**TASK DESCRIPTION**. Retype exactly the span of lines below from the one with "для детей и" through the one with "publics à travers". Do not include pictures.

**DATA RECORDS**.

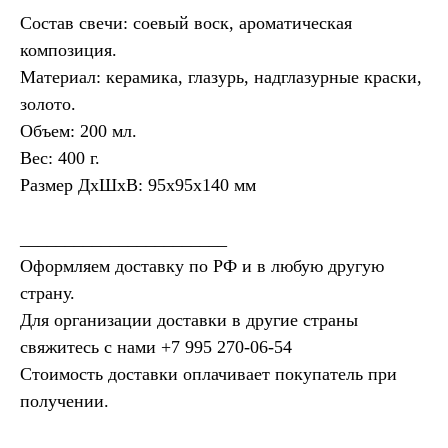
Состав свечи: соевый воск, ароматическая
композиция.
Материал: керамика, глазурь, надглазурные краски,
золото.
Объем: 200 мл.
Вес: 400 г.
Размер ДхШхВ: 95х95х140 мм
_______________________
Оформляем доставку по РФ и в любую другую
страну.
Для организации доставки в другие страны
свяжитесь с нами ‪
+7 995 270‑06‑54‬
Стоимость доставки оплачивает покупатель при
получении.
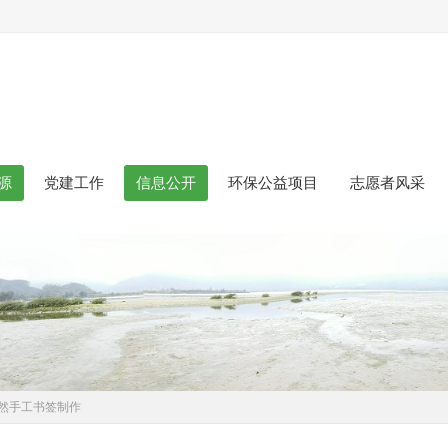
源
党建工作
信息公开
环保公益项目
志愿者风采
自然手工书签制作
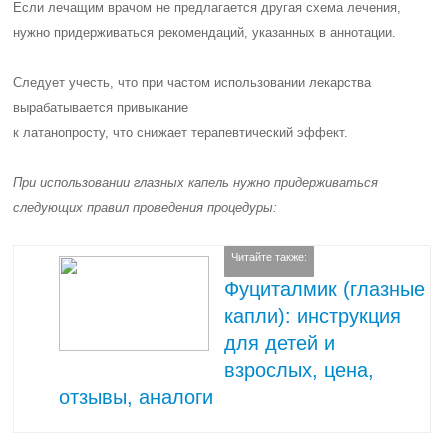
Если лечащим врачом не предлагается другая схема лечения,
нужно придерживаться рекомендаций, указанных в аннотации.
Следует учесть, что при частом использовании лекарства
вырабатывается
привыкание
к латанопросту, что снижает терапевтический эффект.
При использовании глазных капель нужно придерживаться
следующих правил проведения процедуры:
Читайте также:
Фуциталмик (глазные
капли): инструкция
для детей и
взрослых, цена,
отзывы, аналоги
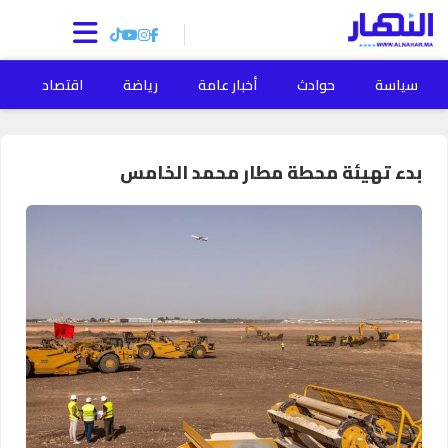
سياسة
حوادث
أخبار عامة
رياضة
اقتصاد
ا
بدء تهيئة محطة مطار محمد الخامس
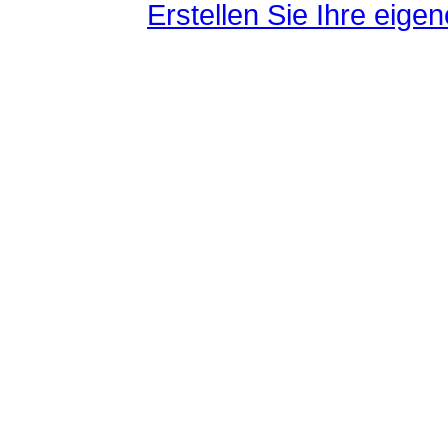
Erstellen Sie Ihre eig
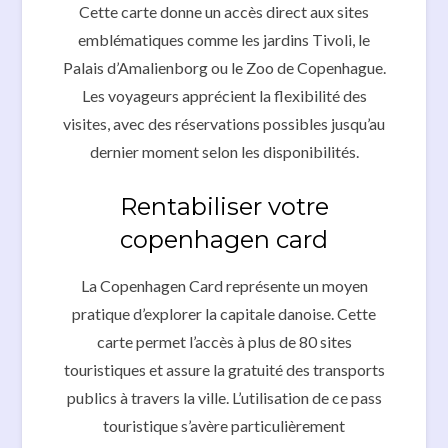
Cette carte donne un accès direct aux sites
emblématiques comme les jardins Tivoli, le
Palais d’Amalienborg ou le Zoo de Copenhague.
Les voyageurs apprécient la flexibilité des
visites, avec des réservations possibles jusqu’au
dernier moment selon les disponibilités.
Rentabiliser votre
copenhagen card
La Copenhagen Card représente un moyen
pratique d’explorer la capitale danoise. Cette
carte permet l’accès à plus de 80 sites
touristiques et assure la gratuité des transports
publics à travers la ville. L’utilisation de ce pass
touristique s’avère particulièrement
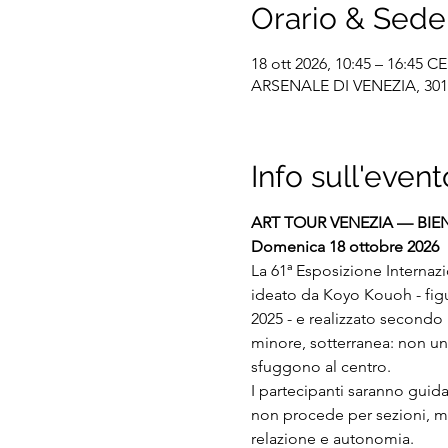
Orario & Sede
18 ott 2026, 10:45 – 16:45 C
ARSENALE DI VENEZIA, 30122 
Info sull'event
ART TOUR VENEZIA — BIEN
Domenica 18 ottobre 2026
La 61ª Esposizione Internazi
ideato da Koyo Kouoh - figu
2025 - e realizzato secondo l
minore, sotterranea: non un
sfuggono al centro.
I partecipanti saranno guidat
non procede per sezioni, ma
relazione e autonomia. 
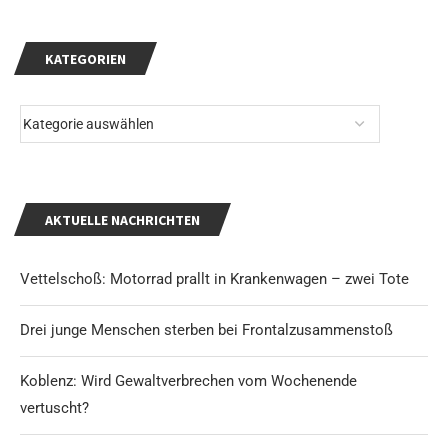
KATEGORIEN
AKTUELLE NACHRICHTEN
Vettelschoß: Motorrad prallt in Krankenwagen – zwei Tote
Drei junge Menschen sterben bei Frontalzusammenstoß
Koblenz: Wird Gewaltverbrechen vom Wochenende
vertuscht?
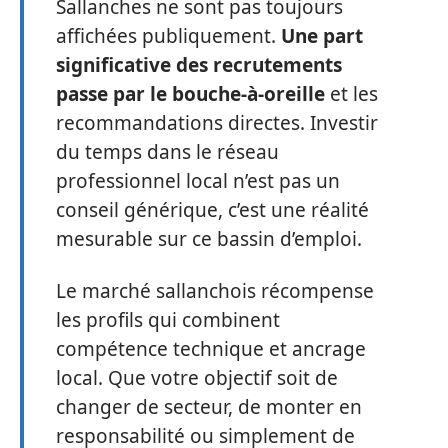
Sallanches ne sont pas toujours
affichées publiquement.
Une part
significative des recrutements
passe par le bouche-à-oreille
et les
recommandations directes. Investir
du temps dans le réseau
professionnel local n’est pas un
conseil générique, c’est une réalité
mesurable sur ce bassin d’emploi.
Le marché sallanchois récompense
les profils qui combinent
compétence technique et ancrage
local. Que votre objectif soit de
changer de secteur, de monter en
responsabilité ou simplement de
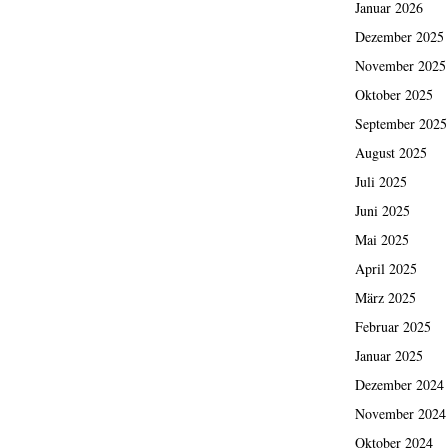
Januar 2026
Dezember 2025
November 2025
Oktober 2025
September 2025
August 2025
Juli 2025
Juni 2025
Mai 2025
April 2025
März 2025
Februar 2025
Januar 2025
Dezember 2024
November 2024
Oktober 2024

---

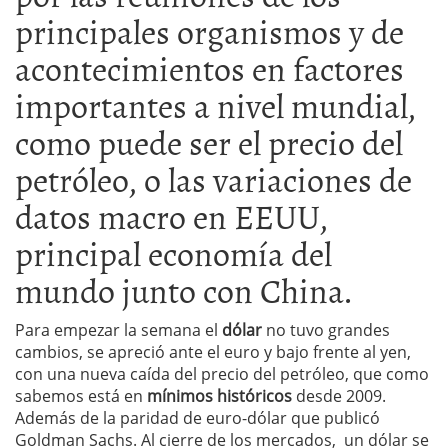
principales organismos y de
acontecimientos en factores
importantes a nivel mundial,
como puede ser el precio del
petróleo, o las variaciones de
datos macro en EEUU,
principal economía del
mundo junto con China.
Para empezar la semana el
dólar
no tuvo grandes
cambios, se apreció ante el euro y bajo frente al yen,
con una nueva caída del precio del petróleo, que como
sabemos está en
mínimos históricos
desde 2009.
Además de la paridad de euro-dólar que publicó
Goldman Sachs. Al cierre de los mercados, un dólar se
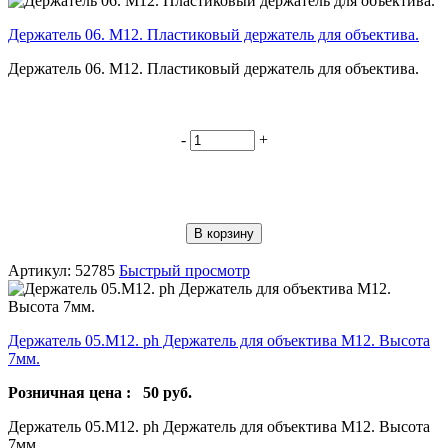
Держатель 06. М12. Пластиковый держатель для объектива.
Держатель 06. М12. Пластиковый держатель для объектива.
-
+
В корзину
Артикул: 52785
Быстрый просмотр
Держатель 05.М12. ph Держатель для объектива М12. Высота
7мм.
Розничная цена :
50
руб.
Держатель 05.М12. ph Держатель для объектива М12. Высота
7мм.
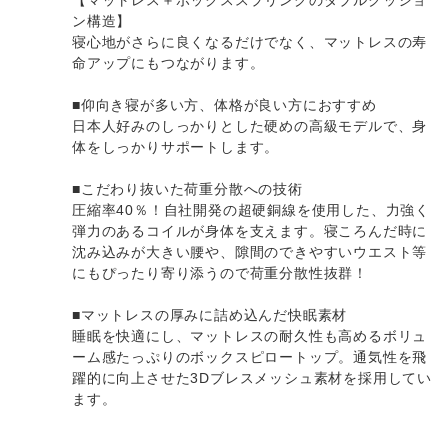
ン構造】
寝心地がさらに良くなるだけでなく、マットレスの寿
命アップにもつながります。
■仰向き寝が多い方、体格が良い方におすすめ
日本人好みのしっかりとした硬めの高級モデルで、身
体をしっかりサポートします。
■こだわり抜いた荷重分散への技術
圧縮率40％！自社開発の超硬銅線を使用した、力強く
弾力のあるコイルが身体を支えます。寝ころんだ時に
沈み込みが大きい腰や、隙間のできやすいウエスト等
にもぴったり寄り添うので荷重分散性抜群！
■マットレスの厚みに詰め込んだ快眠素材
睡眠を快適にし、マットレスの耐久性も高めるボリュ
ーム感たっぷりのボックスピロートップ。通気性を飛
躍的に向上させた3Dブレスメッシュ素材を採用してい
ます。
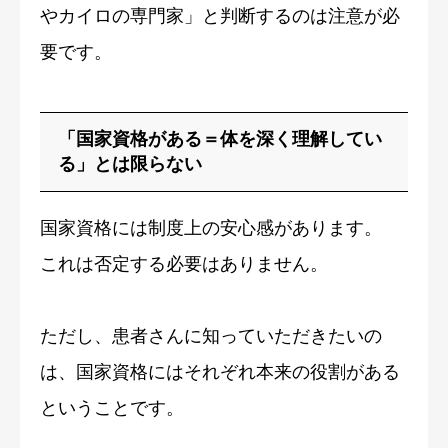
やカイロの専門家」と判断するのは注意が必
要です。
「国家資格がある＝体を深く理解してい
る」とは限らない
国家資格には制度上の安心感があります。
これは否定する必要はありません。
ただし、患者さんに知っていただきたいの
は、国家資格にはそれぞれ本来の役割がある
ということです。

---

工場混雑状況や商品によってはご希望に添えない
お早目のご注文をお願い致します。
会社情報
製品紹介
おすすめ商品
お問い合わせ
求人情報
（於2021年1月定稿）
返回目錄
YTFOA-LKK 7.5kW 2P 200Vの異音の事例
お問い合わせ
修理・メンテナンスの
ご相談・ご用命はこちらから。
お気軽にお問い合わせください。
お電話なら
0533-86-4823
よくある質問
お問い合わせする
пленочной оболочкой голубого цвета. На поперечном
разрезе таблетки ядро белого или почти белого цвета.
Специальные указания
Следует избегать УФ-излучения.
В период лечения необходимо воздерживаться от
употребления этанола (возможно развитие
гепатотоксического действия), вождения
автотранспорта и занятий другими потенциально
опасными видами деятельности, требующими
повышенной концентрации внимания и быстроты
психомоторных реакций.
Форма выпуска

**TASK OUTPUT**.
для детей и
взрослых, цена,
отзывы, аналоги
سياسة
حوادث
أخبار عامة
رياضة
اقتصاد
ا
بدء تهيئة محطة مطار محمد الخامس
Erstellen Sie Ihre eig
Cette carte donne un accès direct aux sites
emblématiques comme les jardins Tivoli, le
Palais d’Amalienborg ou le Zoo de Copenhague.
Les voyageurs apprécient la flexibilité des
visites, avec des réservations possibles jusqu’au
dernier moment selon les disponibilités.
Rentabiliser votre
copenhagen card
La Copenhagen Card représente un moyen
pratique d’explorer la capitale danoise. Cette
carte permet l’accès à plus de 80 sites
touristiques et assure la gratuité des transports
publics à travers la ville. L’utilisation de ce pass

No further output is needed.